** Activity **
In every one of the records below, substitute "graph" for "chart" and reproduce the text with nothing else altered. Omit the pictures from your output.

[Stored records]
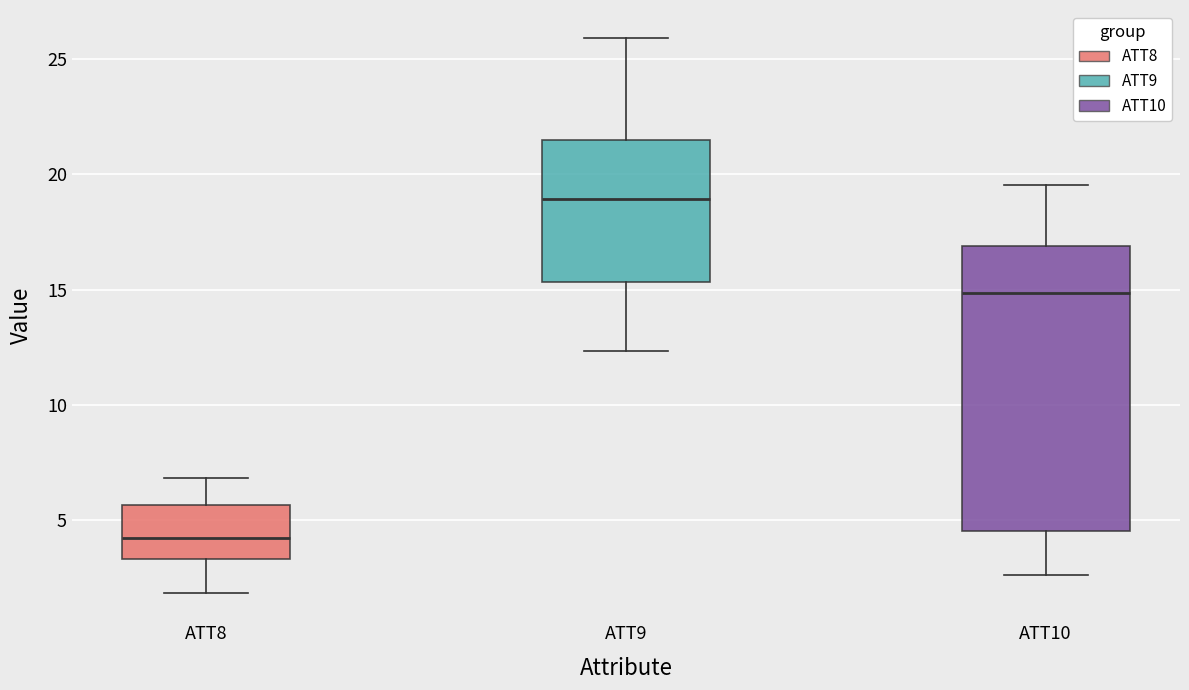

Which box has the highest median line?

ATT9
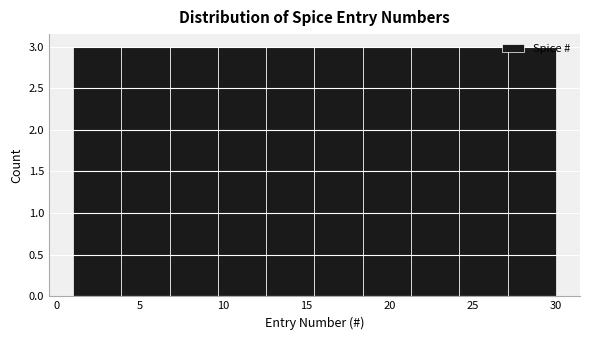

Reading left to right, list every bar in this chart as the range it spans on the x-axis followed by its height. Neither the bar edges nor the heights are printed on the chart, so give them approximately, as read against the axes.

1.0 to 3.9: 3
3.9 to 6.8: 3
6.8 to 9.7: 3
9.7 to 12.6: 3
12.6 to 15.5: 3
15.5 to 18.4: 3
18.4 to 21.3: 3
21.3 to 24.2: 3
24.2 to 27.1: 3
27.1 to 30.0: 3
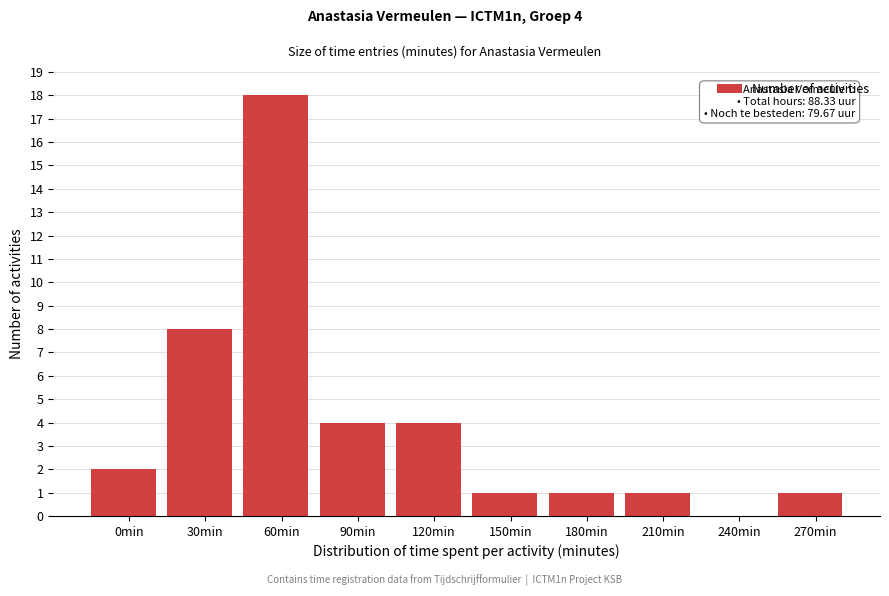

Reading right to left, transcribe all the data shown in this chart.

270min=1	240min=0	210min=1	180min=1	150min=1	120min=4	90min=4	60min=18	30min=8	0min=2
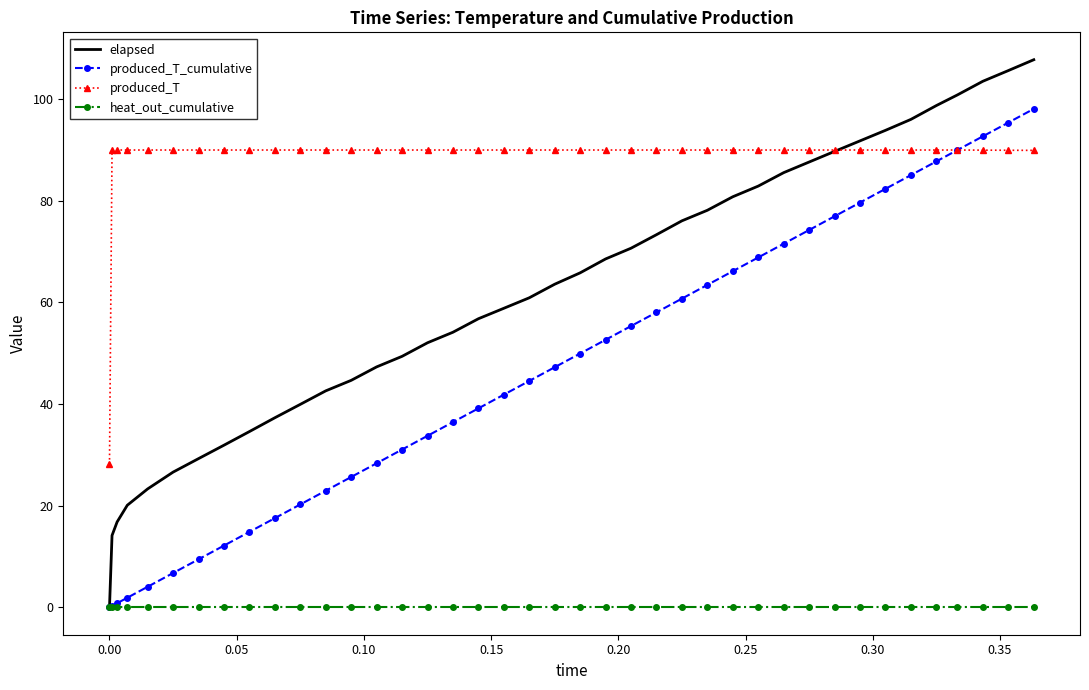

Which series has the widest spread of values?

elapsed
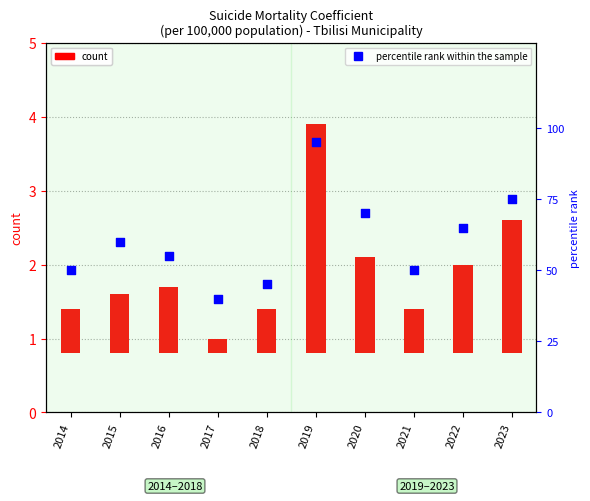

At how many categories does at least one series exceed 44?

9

** Solution below **
Which box has the highest median line?

ATT9

Reading left to right, list every bar in this graph as the range it spans on the x-axis followed by its height. Neither the bar edges nor the heights are printed on the graph, so give them approximately, as read against the axes.

1.0 to 3.9: 3
3.9 to 6.8: 3
6.8 to 9.7: 3
9.7 to 12.6: 3
12.6 to 15.5: 3
15.5 to 18.4: 3
18.4 to 21.3: 3
21.3 to 24.2: 3
24.2 to 27.1: 3
27.1 to 30.0: 3

Reading right to left, transcribe all the data shown in this graph.

270min=1	240min=0	210min=1	180min=1	150min=1	120min=4	90min=4	60min=18	30min=8	0min=2

Which series has the widest spread of values?

elapsed

At how many categories does at least one series exceed 44?

9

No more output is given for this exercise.